One of the main problems of growing peaches in this country is that they suffer badly from peach leaf curl disease. We are one of a few nurseries in the country which offer a new leaf curl resistant variety Avalon Pride. It is a delicious yellow fleshed peach which we highly recommend. If you prefer a white fleshed peach we would recommend Peregrine which unlike Avalon Pride will need protection against leaf curl.
Apricots flower very early as the result f which cropping ids often erratic. Moorpark is the most reliable of the old varieties. However we now have some new varieties which have been specifically bred for colder climates. The best of these is Tomcot which produces excellent large peach sized fruit. Flavourcot is also one of the new varieties that we would recommend.
We divide our quinces two groups: the more familiar acid quinces and the sweet quinces. Acid quinces are very good for jelly making as they break up quickly when cooked. Meeches Prolific is the best of these because it crops regularly and well in most parts of the country. We would also recommend Ekmek which has a larger fruit and also crops quite well. The sweet quinces are less well known. These are fine textured and sweet, and when cooked will keep their shape well. They have a much wider range of culinary uses. We have three sweet varieties which are quite similar: Isfahan, Shams and Iranian Quince.
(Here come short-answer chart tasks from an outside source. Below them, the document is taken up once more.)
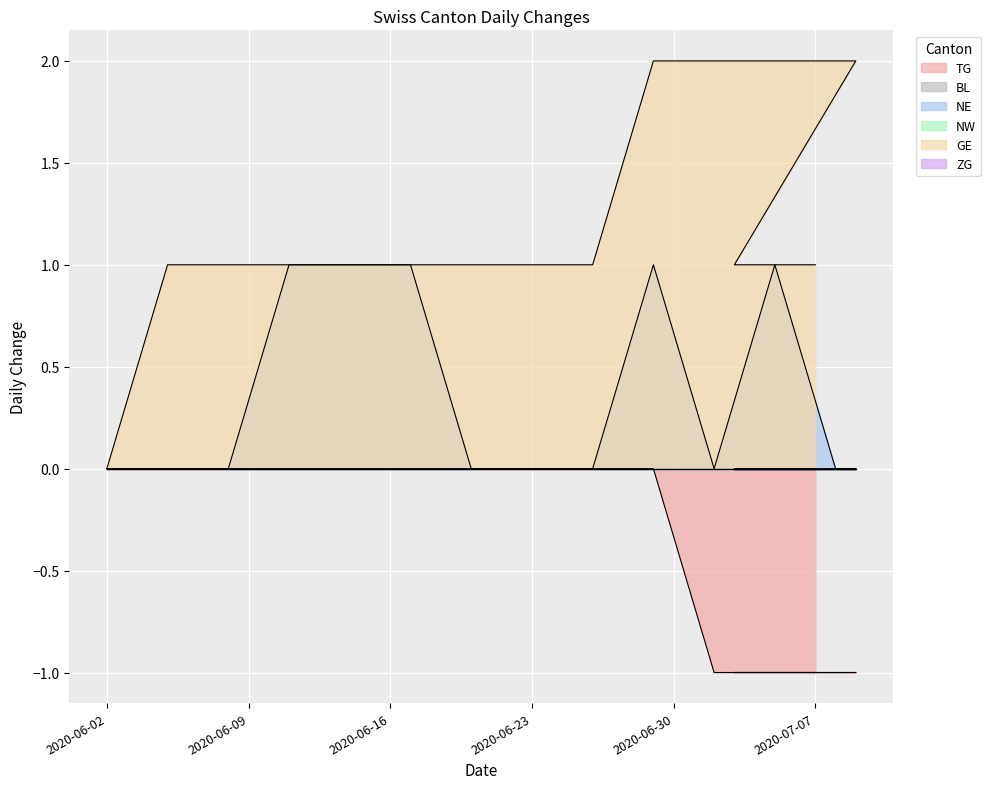

Is it true that GE equals 1 at 2020-07-03?

True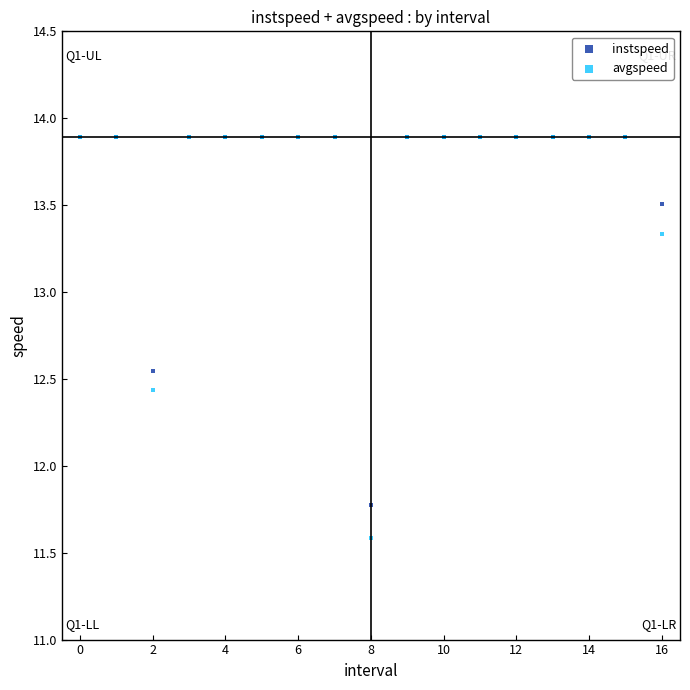

What are all the series names shown in the legend?

instspeed, avgspeed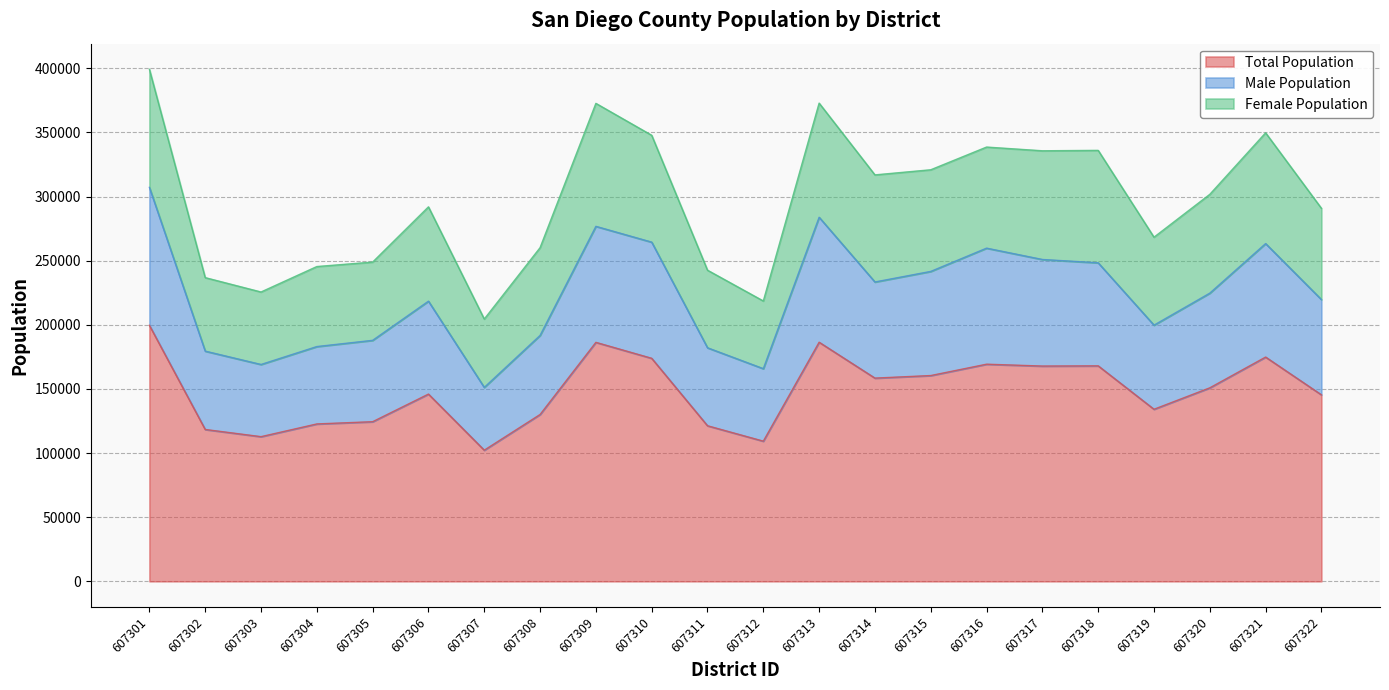

True or false: Male Population and Total Population cross at least once.

False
Unlike most nurseries which offer one token variety of medlar, usually Nottingham, we offer a much wider range. Nottingham is in fact not a variety that we recommend because it tends to crack and rot. Our Iranian Medlar ripens earlier than other varieties. When ripe the flesh is soft and juicy and tastes rather like an apple sauce. Royal Medlar and Westerveld are also very good. They ripen later and have sweeter firmer flesh. All the medlars produce attractive spreading bushy trees with beautiful red and gold autumn colour.